Some years ago a Milford lady whose name now escapes me, but who was a longstanding TRM reader, wrote me a letter which at the time appeared to be of a decidedly eccentric and odd nature.

She went to great lengths to stress that the letter’s content was for ‘my eyes only’, and was not to be included in my usual weekly wanderings.

I retained the letter for a while, then during one of my ‘purges’ along with a lot of other stuff for which I had no further use, duly shredded it.

When Pat first told me of that Hubberston ‘sighting’, I immediately remembered that eccentric letter. I remembered it because it referred to a ‘lady dressed all in black’ in Hubberston, who had been seen by my TRM reader.

Make of that what you will, meanwhile the photo included with these particular stories is of St Katharines, and was kindly sent to me a while ago by Jo Llewellyn.
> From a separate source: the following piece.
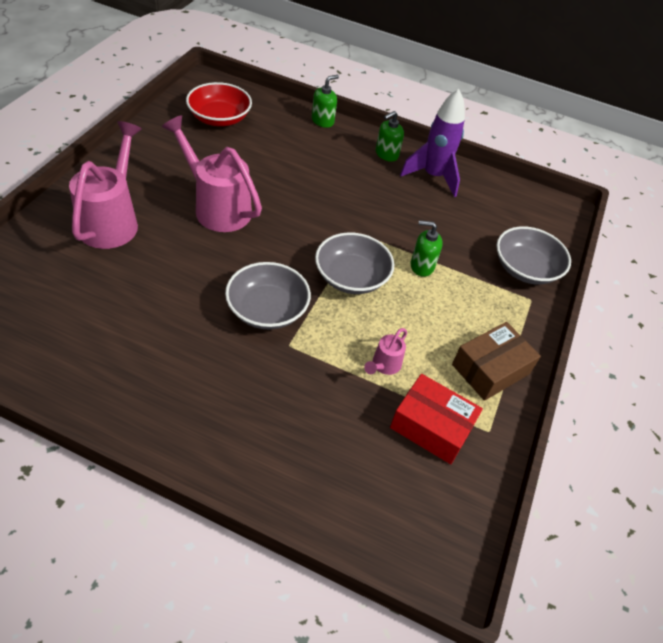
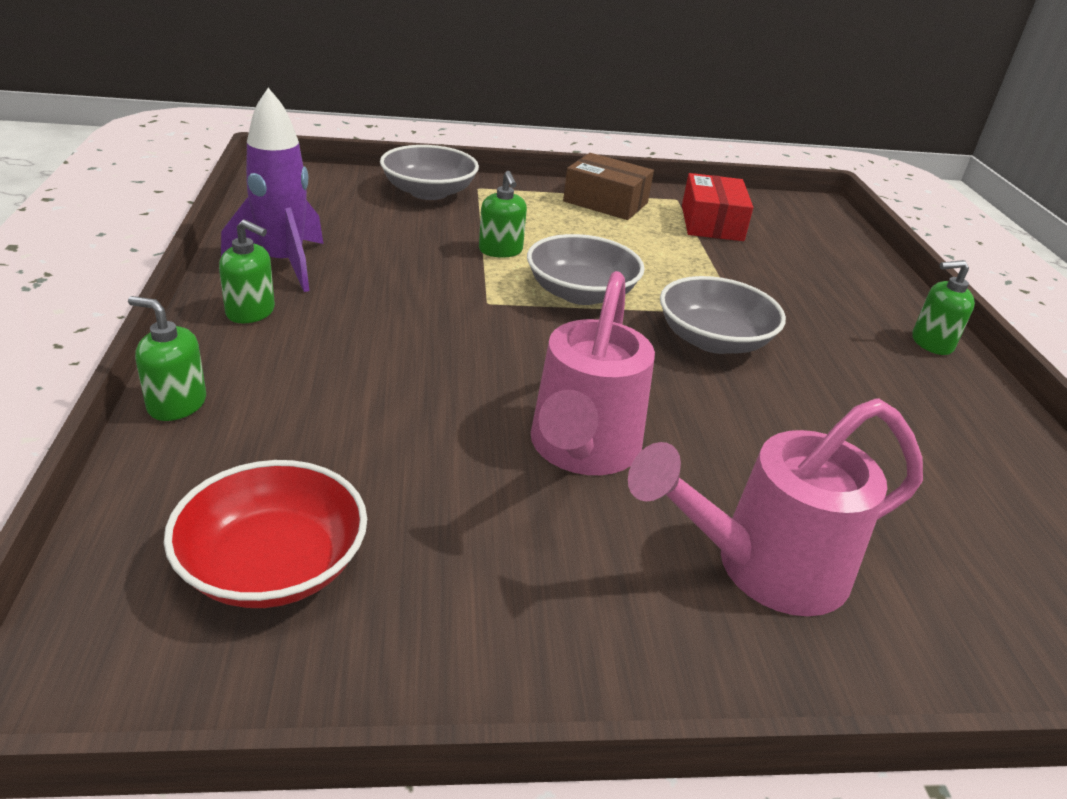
camera: 115 degrees left, 15 degrees down
(186, 440) = (931, 343): none -> green soap dispenser
(384, 365) = (680, 253): pink watering can -> none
Now for last week’s teaser.

It was the odd word out one, and the answer was COUSIN, reason being that it was the only word which didn’t show a particular gender. Well spotted by Royston Holman, Maureen Hardaker, John Davies, the Tish Llewellyns, Alan Scard, Eric Harries, Ken Davies, the Tozers, Vic Bowman and John Roberts.

Here’s another one. A window cleaner is cleaning the windows on the 25th floor of a skyscraper when he slips and falls. He is not wearing a safety harness and nothing slows his fall, yet he suffers no injuries. Why?

And with that there is just time for me to wish TRMers everywhere a healthy, happy and peaceful Christmas.